The fashionable philosophy of smallness has strongly appealed to New Yorkers, in their new mood of restraint, and nowadays when citizens want to show you some innovation they are proud of, they generally take you to a dainty little kerbside park with waterfalls, or Roosevelt Island, an itsy-bitsy enclave of sociological good taste. Suavity, discretion and even modesty are the architectural qualities admired in Manhattan now, and the colossal is no longer welcomed.

*

And believe it or not,
quaintness
approaches. Mr Philip Johnson’s latest building is to be crowned with a decorative device like the back of a Chesterfield sofa: so does old age creep up, all but unsuspected, upon even the most dynamic organisms – Time’s A-Train, hurrying near! Manhattan
is no longer critical in the atomic sense: ‘No Nukes’ is a proper slogan for this gently decelerating powerhouse.
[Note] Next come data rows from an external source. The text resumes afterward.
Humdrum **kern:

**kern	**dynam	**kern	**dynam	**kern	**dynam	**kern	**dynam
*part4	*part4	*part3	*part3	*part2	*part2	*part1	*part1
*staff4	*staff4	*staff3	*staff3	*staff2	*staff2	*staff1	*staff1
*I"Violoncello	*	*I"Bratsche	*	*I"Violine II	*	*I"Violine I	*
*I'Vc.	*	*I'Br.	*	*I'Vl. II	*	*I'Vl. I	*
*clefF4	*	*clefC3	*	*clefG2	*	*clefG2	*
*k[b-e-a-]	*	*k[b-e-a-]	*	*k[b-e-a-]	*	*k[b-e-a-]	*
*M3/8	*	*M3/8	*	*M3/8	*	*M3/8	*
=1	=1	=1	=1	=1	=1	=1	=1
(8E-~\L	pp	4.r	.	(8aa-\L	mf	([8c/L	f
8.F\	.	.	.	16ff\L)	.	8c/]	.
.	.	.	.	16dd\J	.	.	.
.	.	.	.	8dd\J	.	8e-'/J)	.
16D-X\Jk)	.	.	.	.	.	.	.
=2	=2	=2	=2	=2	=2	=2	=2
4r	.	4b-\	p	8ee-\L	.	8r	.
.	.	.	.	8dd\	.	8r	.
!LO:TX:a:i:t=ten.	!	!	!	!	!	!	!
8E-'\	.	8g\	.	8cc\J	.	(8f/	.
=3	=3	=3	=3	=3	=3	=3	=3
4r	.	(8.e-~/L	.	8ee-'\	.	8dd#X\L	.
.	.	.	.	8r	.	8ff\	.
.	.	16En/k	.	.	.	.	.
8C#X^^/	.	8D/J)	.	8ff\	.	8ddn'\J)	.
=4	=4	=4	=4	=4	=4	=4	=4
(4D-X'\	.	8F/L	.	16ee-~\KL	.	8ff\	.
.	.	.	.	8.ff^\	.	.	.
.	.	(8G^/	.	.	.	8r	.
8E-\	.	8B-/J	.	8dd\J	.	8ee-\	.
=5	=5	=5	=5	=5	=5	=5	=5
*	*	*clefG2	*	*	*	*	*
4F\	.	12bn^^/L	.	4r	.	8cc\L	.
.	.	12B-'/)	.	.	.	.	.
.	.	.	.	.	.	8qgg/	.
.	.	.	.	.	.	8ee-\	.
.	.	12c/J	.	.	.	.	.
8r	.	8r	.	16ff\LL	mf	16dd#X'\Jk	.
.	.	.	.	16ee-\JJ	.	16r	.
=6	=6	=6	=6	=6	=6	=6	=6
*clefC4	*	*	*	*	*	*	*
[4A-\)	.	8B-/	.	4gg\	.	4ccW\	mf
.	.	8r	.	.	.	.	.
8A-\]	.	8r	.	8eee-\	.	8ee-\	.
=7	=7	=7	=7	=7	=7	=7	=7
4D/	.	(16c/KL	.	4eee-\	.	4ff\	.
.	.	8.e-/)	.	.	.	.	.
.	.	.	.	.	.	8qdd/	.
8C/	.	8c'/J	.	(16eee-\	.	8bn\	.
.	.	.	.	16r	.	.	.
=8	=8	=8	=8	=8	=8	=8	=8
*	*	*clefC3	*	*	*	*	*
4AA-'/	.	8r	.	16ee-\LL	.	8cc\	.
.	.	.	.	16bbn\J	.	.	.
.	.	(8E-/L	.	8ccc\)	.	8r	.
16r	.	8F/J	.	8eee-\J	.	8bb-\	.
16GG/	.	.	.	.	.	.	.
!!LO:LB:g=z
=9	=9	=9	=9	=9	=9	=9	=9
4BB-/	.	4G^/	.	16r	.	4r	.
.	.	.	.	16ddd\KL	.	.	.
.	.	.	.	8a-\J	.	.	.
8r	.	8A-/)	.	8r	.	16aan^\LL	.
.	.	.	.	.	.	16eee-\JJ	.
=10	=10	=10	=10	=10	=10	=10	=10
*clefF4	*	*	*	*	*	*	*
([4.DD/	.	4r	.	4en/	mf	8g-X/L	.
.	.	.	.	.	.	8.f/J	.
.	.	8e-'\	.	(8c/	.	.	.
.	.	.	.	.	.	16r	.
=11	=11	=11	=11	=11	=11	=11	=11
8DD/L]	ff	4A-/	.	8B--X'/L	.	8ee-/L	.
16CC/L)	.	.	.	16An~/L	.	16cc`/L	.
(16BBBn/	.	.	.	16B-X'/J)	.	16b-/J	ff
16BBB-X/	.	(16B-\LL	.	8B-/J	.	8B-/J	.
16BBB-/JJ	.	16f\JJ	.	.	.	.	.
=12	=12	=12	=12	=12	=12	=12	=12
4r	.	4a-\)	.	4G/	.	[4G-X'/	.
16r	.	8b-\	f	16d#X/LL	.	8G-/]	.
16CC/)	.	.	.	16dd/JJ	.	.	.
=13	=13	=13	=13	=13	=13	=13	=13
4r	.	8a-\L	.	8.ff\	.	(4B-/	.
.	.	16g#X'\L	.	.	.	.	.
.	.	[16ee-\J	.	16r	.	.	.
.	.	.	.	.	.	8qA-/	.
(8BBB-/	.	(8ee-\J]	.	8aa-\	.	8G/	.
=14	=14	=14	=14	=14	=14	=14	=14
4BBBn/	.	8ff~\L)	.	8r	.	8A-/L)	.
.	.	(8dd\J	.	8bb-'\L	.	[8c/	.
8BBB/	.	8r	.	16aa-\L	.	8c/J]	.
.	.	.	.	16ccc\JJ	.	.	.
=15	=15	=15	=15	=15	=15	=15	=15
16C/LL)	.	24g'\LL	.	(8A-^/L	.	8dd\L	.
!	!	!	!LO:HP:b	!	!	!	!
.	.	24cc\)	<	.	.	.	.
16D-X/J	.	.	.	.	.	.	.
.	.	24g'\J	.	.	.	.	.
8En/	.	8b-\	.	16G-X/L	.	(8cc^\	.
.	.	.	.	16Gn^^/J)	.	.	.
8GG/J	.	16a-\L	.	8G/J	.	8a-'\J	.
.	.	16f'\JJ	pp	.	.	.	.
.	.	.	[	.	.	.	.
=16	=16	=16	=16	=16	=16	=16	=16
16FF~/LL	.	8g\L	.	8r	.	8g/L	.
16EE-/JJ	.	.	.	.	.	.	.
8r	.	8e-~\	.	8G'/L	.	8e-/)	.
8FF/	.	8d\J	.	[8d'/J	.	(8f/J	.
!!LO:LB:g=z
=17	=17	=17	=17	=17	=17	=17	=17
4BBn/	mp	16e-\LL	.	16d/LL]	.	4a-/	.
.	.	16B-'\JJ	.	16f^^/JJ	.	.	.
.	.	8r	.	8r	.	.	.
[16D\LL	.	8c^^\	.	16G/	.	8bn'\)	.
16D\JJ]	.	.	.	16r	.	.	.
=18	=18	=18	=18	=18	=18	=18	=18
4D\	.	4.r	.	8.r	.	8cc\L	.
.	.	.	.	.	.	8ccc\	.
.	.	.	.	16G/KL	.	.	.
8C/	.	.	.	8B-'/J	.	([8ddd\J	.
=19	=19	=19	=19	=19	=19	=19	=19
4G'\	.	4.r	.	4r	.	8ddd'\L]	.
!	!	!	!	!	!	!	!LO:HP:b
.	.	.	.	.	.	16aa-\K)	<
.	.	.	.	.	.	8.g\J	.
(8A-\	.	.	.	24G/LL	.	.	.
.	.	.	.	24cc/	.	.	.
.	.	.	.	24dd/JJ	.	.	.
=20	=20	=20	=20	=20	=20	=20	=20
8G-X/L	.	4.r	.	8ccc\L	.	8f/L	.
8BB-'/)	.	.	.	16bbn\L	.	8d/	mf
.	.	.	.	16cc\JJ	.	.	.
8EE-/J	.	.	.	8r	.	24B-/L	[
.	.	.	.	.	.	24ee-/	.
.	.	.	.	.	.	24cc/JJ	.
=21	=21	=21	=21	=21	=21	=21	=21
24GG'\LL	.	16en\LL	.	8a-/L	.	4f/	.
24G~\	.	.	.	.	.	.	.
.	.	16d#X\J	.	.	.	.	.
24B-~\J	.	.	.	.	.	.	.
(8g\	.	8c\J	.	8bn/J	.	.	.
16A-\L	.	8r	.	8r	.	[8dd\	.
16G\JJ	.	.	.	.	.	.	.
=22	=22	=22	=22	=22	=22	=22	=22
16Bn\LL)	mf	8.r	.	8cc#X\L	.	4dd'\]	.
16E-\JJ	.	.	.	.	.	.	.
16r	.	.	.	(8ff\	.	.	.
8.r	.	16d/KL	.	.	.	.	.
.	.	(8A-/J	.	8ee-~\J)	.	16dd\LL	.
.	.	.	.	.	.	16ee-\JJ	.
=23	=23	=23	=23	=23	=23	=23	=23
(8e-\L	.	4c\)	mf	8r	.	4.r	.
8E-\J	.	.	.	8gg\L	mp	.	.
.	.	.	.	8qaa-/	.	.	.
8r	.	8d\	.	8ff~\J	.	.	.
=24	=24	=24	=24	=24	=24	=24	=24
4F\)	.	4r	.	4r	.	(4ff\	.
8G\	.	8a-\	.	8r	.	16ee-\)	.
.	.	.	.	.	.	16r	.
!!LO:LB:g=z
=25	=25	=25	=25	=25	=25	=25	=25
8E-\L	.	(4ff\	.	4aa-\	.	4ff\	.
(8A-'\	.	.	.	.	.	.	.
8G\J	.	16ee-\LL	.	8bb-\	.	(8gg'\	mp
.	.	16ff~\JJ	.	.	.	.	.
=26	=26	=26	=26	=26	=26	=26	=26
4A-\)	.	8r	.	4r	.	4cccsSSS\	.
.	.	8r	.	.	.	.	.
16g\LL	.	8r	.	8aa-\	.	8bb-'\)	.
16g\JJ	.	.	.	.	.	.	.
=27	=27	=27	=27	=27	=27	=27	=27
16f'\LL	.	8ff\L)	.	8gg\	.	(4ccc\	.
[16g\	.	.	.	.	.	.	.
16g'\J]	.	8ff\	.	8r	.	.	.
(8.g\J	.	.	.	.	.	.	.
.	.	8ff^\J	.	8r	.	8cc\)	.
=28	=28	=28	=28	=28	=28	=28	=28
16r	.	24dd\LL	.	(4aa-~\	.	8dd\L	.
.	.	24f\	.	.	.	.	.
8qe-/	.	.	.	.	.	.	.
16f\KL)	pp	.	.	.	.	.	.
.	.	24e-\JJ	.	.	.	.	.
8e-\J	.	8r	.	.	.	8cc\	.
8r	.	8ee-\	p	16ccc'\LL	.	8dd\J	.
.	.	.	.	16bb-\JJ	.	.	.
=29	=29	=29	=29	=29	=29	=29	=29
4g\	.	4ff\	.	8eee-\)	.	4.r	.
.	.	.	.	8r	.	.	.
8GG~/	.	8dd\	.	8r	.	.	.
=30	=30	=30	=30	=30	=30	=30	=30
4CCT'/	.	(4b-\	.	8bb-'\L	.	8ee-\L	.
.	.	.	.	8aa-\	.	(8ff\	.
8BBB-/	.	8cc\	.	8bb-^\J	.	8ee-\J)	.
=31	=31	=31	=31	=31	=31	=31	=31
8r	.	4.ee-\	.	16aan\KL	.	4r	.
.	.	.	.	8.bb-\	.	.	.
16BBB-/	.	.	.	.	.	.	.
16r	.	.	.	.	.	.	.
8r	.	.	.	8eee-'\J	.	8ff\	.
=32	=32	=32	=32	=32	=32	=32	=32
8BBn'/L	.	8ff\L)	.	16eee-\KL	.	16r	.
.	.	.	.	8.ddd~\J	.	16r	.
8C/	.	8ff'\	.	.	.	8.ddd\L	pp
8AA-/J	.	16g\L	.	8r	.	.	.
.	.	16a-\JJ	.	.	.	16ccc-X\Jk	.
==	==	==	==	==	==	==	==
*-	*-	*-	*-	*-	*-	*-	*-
It is not a sad spectacle. I find it endearing. If New York has lost the power to amaze, it is gaining the power to charm. It happened that when I was in Manhattan, Bonwit Teller, for generations one of the smartest stores on Fifth Avenue, closed its doors to make way for a building development. I went along there on the last day, and what a sentimental journey that was! Tears came to saleswomen’s eyes, as they pottered for the last time among the atrocious hats, unsellable ceramics, belts and bent coat hangers which were all that remained of their once-delectable stock: and an elderly customer I was buttonholed by in the elevators seemed almost distraught – something beautiful was going out of her life, she said, ‘a bit of New York, a little bit of me’.